Multicopter pilot here. In short, it looks like the pilot was a hobbyist out of his depth and was performing dangerous maneuvers before any so-called hacking with equipment not meant for the job.
I don't know a lot about the specifics of the accident, but the multicopter that was involved in the accident was using a very outmoded form of technology to control the multicopter (wifi) rather than the far more reliable multichannel failsafe 2.4GHz DSMX systems that are in common use with bigger multicopters. While it may be possible to "hack" the signals controlling the 'copter, it's more likely that the control loss was due to RF interference, either by purpose or accident. I would imagine that a sporting event such as the one where the incident occurred would be awash in wifi signals from dozens if not hundreds of sources.
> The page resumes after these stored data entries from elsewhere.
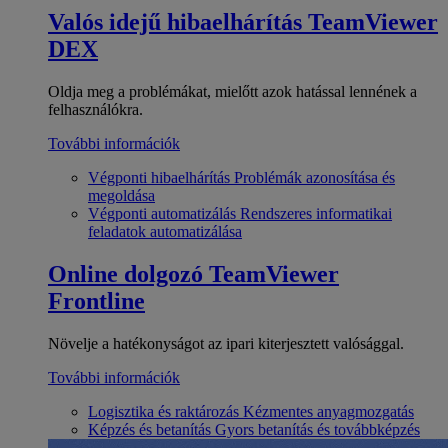
Valós idejű hibaelhárítás
TeamViewer
DEX
Oldja meg a problémákat, mielőtt azok hatással lennének a
felhasználókra.
További információk
Végponti hibaelhárítás
Problémák azonosítása és
megoldása
Végponti automatizálás
Rendszeres informatikai
feladatok automatizálása
Online dolgozó
TeamViewer
Frontline
Növelje a hatékonyságot az ipari kiterjesztett valósággal.
További információk
Logisztika és raktározás
Kézmentes anyagmozgatás
Képzés és betanítás
Gyors betanítás és továbbképzés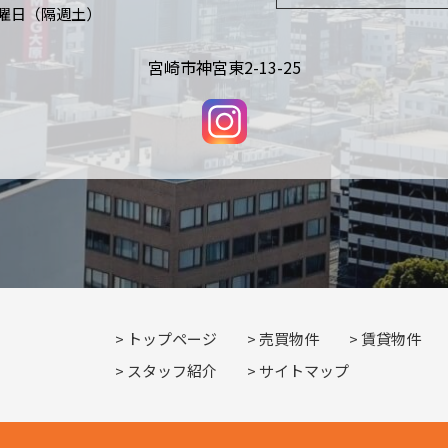
曜日（隔週土）
宮崎市神宮東2-13-25
トップページ
売買物件
賃貸物件
スタッフ紹介
サイトマップ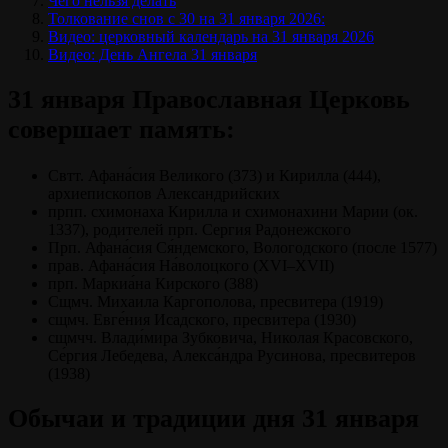
Чего нельзя делать
Толкование снов с 30 на 31 января 2026:
Видео: церковный календарь на 31 января 2026
Видео: День Ангела 31 января
31 января Православная Церковь
совершает память:
Свтт. Афана́сия Великого (373) и Кирилла (444),
архиепископов Александрийских
прпп. схимонаха Кирилла и схимонахини Марии (ок.
1337), родителей прп. Сергия Радонежского
Прп. Афана́сия Ся́ндемского, Вологодского (после 1577)
прав. Афана́сия На́волоцкого (XVI–XVII)
прп. Маркиа́на Кирского (388)
Сщмч. Михаила Каргополова, пресвитера (1919)
сщмч. Евге́ния Исадского, пресвитера (1930)
сщмчч. Влади́мира Зубковича, Николая Красовского,
Се́ргия Лебедева, Алекса́ндра Русинова, пресвитеров
(1938)
Обычаи и традиции дня 31 января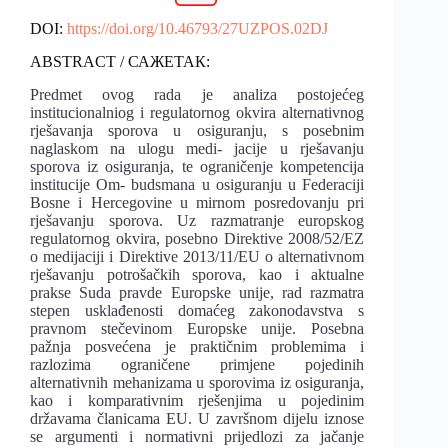
DOI:
https://doi.org/10.46793/27UZPOS.02DJ
ABSTRACT / САЖЕТАК:
Predmet ovog rada je analiza postojećeg
institucionalniog i regulatornog okvira alternativnog
rješavanja sporova u osiguranju, s posebnim
naglaskom na ulogu medi- jacije u rješavanju
sporova iz osiguranja, te ograničenje kompetencija
institucije Om- budsmana u osiguranju u Federaciji
Bosne i Hercegovine u mirnom posredovanju pri
rješavanju sporova. Uz razmatranje europskog
regulatornog okvira, posebno Direktive 2008/52/EZ
o medijaciji i Direktive 2013/11/EU o alternativnom
rješavanju potrošačkih sporova, kao i aktualne
prakse Suda pravde Europske unije, rad razmatra
stepen usklađenosti domaćeg zakonodavstva s
pravnom stečevinom Europske unije. Posebna
pažnja posvećena je praktičnim problemima i
razlozima ograničene primjene pojedinih
alternativnih mehanizama u sporovima iz osiguranja,
kao i komparativnim rješenjima u pojedinim
državama članicama EU. U završnom dijelu iznose
se argumenti i normativni prijedlozi za jačanje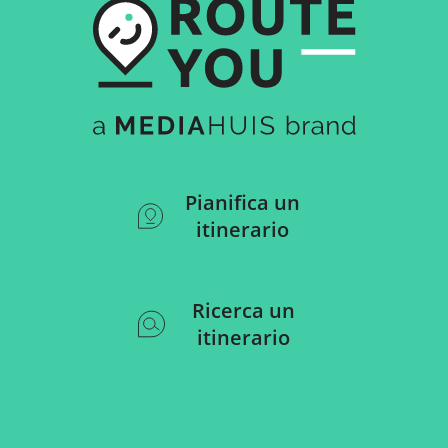
Pianifica un
itinerario
Ricerca un
itinerario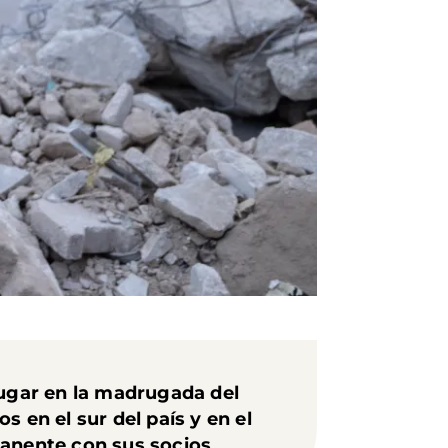
ugar en la madrugada del
 en el sur del país y en el
manente con sus socios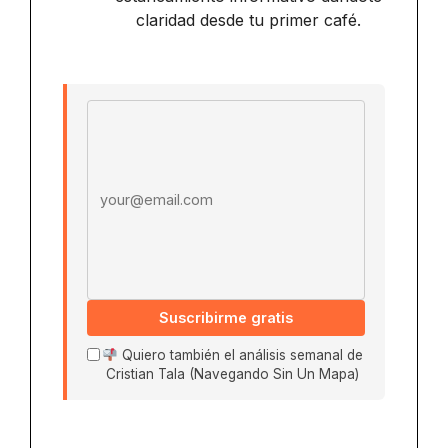
claridad desde tu primer café.
Email address
Suscribirme gratis
Quiero también el análisis semanal de
Cristian Tala (Navegando Sin Un Mapa)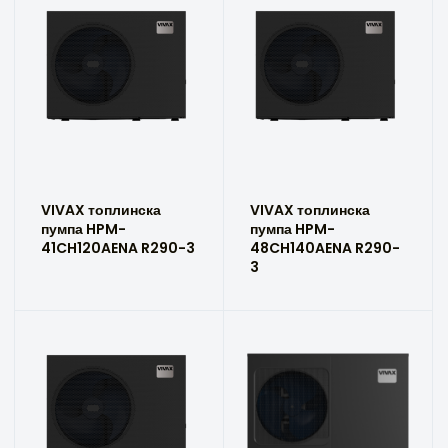
VIVAX топлинска
VIVAX топлинска
пумпа HPM-
пумпа HPM-
41CH120AENA R290-3
48CH140AENA R290-
3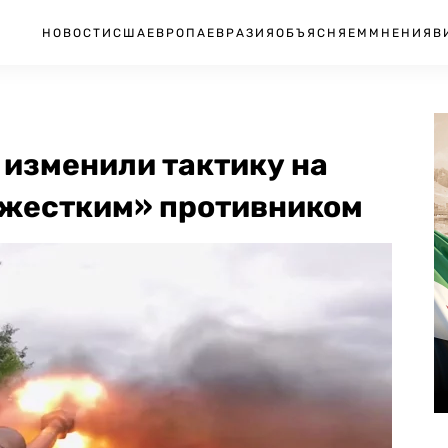
НОВОСТИ
США
ЕВРОПА
ЕВРАЗИЯ
ОБЪЯСНЯЕМ
МНЕНИЯ
В
 изменили тактику на
е жестким» противником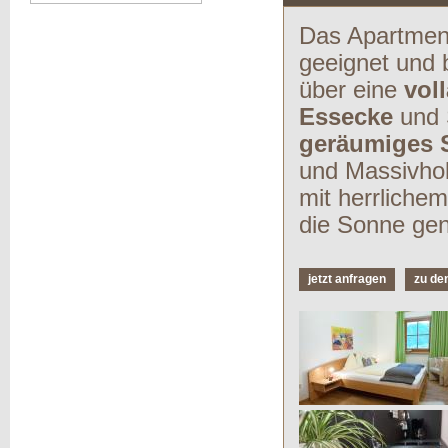
Das Apartment
geeignet und 
über eine
vol
Essecke
und 
geräumiges 
und Massivho
mit herrliche
die Sonne ge
jetzt anfragen
zu de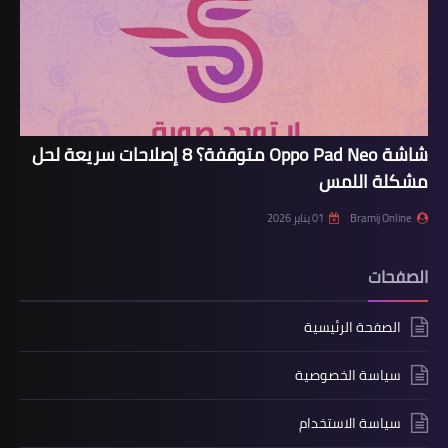
شاشة Oppo Pad Neo متوقفة؟ 8 إصلاحات سريعة لحل
مشكلة اللمس
Bramij Online
01 يناير 2026
الصفحات
الصفحة الرئيسية
سياسة الخصوصية
سياسة الاستخدام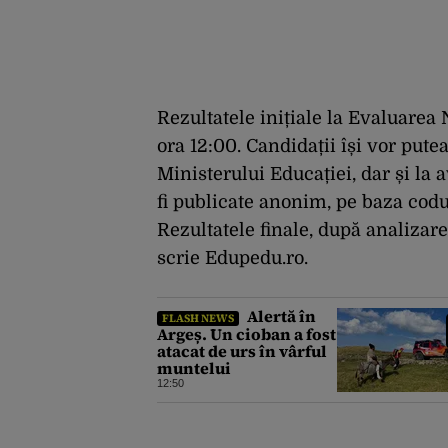
Rezultatele inițiale la Evaluarea N
ora 12:00. Candidații își vor pute
Ministerului Educației, dar și la 
fi publicate anonim, pe baza codu
Rezultatele finale, după analizarea
scrie Edupedu.ro.
Alertă în
FLASH NEWS
Argeș. Un cioban a fost
atacat de urs în vârful
muntelui
12:50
Secondly, the multicopter pilot was doing something that experienced pilots / cinematographers strongly avoid: flying directly over people. Even the best control systems and multicopters can malfunction, and hovering over a crowd is obviously a bad place for that to happen.
The type of multicopter also gives away the apparent lack of skills or experience of the pilot. Parrot AR 'copters are not professional-grade equipment and they are not devices that someone who earns a good bit of money from aerial filming would use.
(note: apologies for a double post, I forgot to log in to post this reply.)